Now take a look at a few snippets from this article:

Without Federal Grant Money, Turnaround Operator Could Pull Out Of Arlington

JUNE 24, 2013 | 12:35 PM
The CEO of the Indianapolis-based company now running Arlington High School says without federal money earmarked for school improvement, EdPower might not be able to continue its work at the state takeover school.
EdPower took over a struggling Arlington High School last summer from Indianapolis Public Schools. But many of the students who attended Arlington in 2011-12 opted to remain in the district, partially because of an aggressive IPS attendance campaign.
The school opened in August with around 500 students, down from a peak of 1,200 the year before. Enrollment had dropped to 421 by the end of the school year.
Still, Robinson says EdPower is on track to turn the school around by 2016, the deadline set two years ago ago when the state intervened for low test scores. But Robinson told the board without adequate funding, his group won’t be able to get the job done.
The three companies started last school year flush with cash, but flagging enrollment has already lowered the amount of money EdPower and other turnaround operators have to run the state takeover schools. Then a judge ruled the turnaround operators couldn't be paid for students who attended the schools in 2011-12 and have since left for other schools in Indianapolis and Gary.
That’s why EdPower needs federal SIG money to run Arlington. Robinson says the school employs mostly young, inexperienced teachers who will need professional development to successfully change the school’s culture.
Tony Walker, who represents Gary on the State Board, urged fellow board members not to think of funding as money flowing to EdPower or the other companies running the state takeover schools, but as providing the resources the schools need to succeed.
The State Board voted unanimously Monday to keep funding for the five turnaround schools from falling below the 2012-13 level, but it’s unclear where additional money might come from if not increasing enrollment. In Indiana, funding follows the student, meaning tuition support from the state is calculated after a count each September.

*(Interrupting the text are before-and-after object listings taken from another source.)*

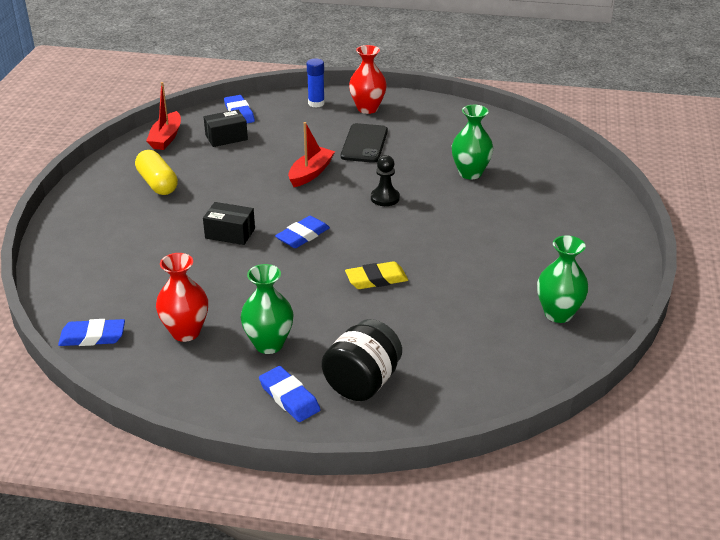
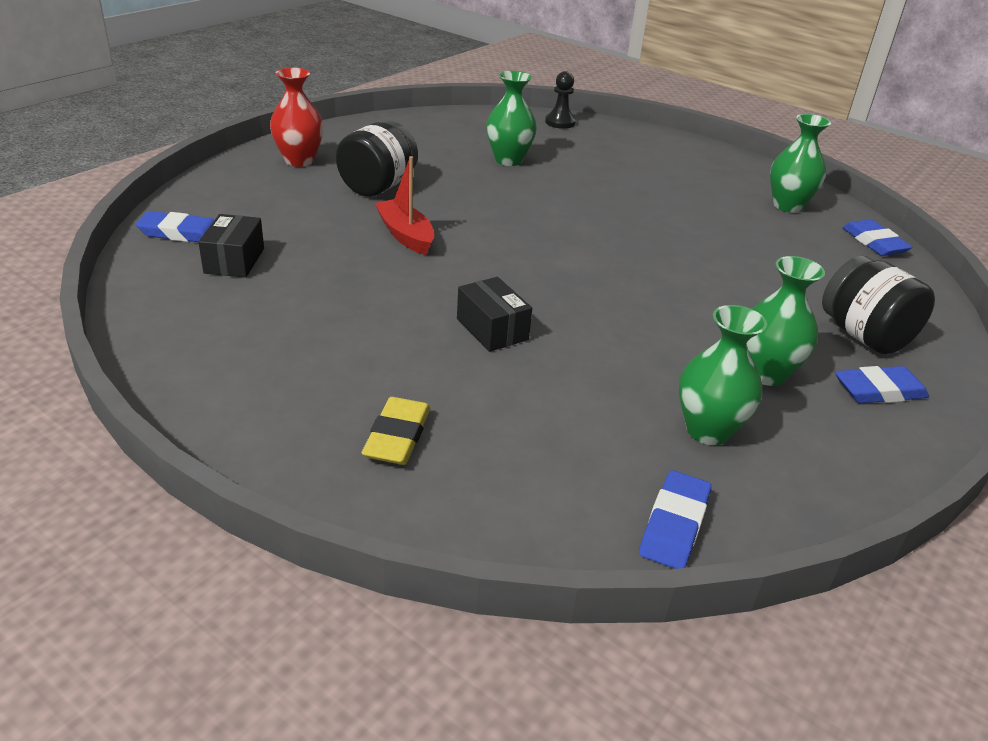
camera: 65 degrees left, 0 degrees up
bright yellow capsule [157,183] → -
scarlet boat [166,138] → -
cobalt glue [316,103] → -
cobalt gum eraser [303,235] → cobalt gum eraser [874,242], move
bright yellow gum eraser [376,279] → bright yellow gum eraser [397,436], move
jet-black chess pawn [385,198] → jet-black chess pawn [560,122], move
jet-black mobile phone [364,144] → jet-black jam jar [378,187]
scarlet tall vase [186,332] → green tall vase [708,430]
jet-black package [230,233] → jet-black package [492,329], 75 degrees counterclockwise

There are a few serious issues here that can be easily overlooked by most readers.
  1. Scott Elliot, and the State Board, would have you believe that IPS and EdPower are on the same playing field.  The reality is that EdPower had 700 less students than did IPS when running Arlington.  
    1. This is not an uncommon occurrence in the take over of a school. The number of students drop dramatically for a variety of reasons and then the policy makers and press exclaim success all the while pointing a disapproving finger at IPS. 
    2. The fact that there is no mention of what happened to the other 79 students makes me wonder how it relates to the school's perceived success.  That is almost 16% of the original student body.
  2. EdPower has been promised the same money for next year despite whatever the enrollment might be. All the while, IPS will continue with the state's funding method based off student numbers in September. 
    1. Do not all schools need to nurture their new teachers with adequate professional development? Isn't EdPower being given equivalent tools as other schools to build and develop an effective faculty? Then why do they need more, while they work with fewer students? 
  3. One of the biggest issues urban students face is the lack of consistency. 
    1. If EdPower leaves, then those children will be faced with change once again. When you are an adolescent living in poverty, lacking even the most basic of needs, the demoralizing caused by such changes will only exacerbate the negative culture that exists in our urban youth. 
When I read things like this it really makes me question who really puts the needs of all students first.